Sunday, April 02, 2017

Journey to the Shadow, No. 2

e-clipse (i-╦łklips) noun. 1. a. The total or partial obscuring of one celestial body by another. b. The passing into the shadow of a celestial body. Compare OCCULTATION, TRANSIT. [Middle English, from Anglo-French, from Latin eclipsis, from Greek ekleipsis, from ekleipein to omit, fail, suffer eclipse, from ex- + leipein to leave]

An eclipse happens when one heavenly body, such as a moon or planet, moves into the shadow of another heavenly body. There are two types of eclipses as seen from Earth: an eclipse of the moon and an eclipse of the sun.

An eclipse of the moon...

The moon moves in an orbit around Earth, and at the same time, Earth orbits the sun. Sometimes Earth moves between the sun and the moon. When this happens, Earth blocks the sunlight that normally is reflected by the moon. Instead of light hitting the moon’s surface, Earth's shadow falls on it. This is an eclipse of the moon—a lunar eclipse. A lunar eclipse can happen only when the moon is full.

A lunar eclipse can be seen from Earth at night. There are two types of lunar eclipses: total lunar eclipses and partial lunar eclipses.

A total lunar eclipse happens when the moon and the sun are on exact opposite sides of Earth. Although the moon is in Earth's shadow, some sunlight reaches the moon. The sunlight passes through Earth's atmosphere, which causes Earth’s atmosphere to filter out most of the blue light. This makes the moon appear red to people watching from Earth.

A partial lunar eclipse happens when only a part of the moon enters Earth's shadow. In a partial eclipse, Earth's shadow appears very dark on the side of the moon facing Earth. What people see from Earth during a partial lunar eclipse depends on how the sun, Earth and moon are lined up.

A lunar eclipse usually lasts for a few hours. At least two partial lunar eclipses happen every year, but total lunar eclipses are rare. It is safe to look at a lunar eclipse.

A lunar eclipse. Image credit: NASA

An eclipse of the sun...

Sometimes when the moon orbits Earth, it moves between the sun and Earth. When this happens, the moon blocks the light of the sun from reaching Earth. This causes an eclipse of the sun, or solar eclipse. During a solar eclipse, the moon casts a shadow onto Earth.

There are three types of solar eclipses. The first is a total solar eclipse. A total solar eclipse is only visible from a small area on Earth. The people who see the total eclipse are in the center of the moon’s shadow when it hits Earth. The sky becomes very dark, as if it were night. For a total eclipse to take place, the sun, moon and Earth must be in a direct line.

The second type of solar eclipse is a partial solar eclipse. This happens when the sun, moon and Earth are not exactly lined up. The sun appears to have a dark shadow on only a small part of its surface.
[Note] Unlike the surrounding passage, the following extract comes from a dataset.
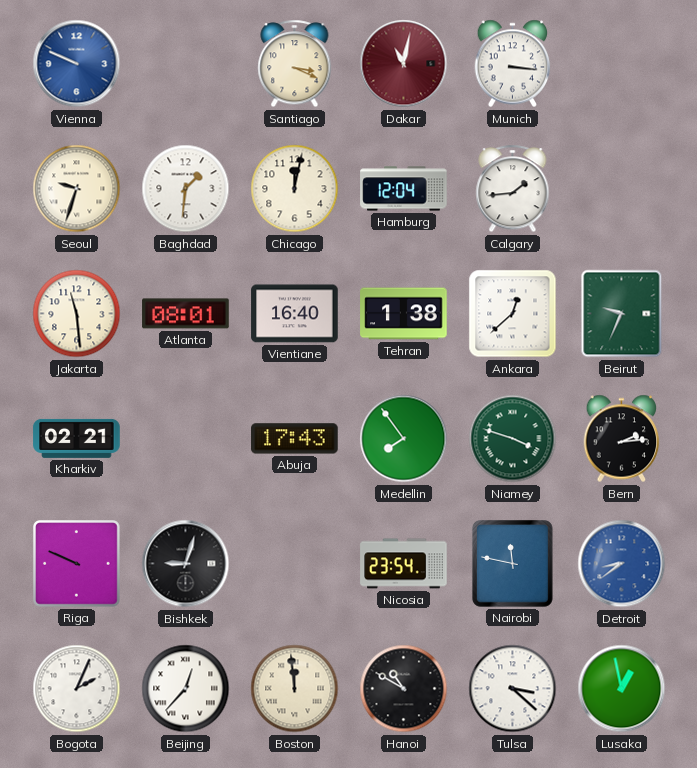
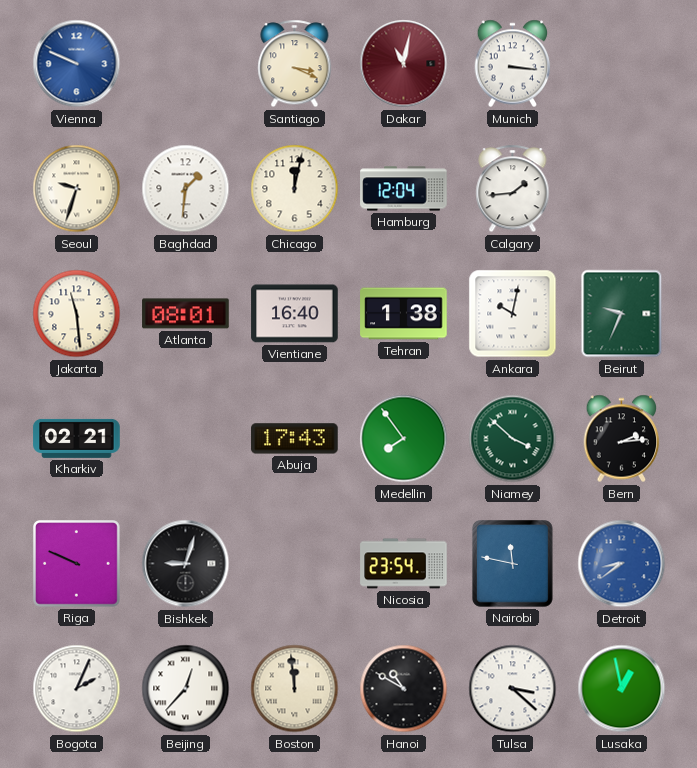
Ankara: 12:38 -> 10:02
Niamey: 3:48 -> 3:52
The third type is an annular (pronounced “ANN-you-ler”) solar eclipse. An annular eclipse happens when the moon is farthest from Earth. Because the moon is farther away from Earth, it seems smaller. It does not block the entire view of the sun. The moon in front of the sun looks like a dark disk on top of a larger sun-colored disk. This creates what looks like a ring around the moon.

A solar eclipse. Image credit: NASA

During a solar eclipse, the moon casts two shadows on Earth. The first shadow is called the umbra (pronounced “UM-bruh”). This shadow gets smaller as it reaches Earth. It is the dark center of the moon’s shadow. The second shadow is called the penumbra (pronounced “pe-NUM-bruh”). The penumbra gets larger as it reaches Earth. People standing in the penumbra will see a partial eclipse. People standing in the umbra will see a total eclipse.

The umbra and penumbra. Image credit: NASA

Solar eclipses happen approximately once every 18 months. Unlike lunar eclipses, solar eclipses only last for a few minutes.

You should never look directly at the sun. It can permanently damage your eyes. You must use proper safety equipment to look at any type of solar eclipse. More on this later.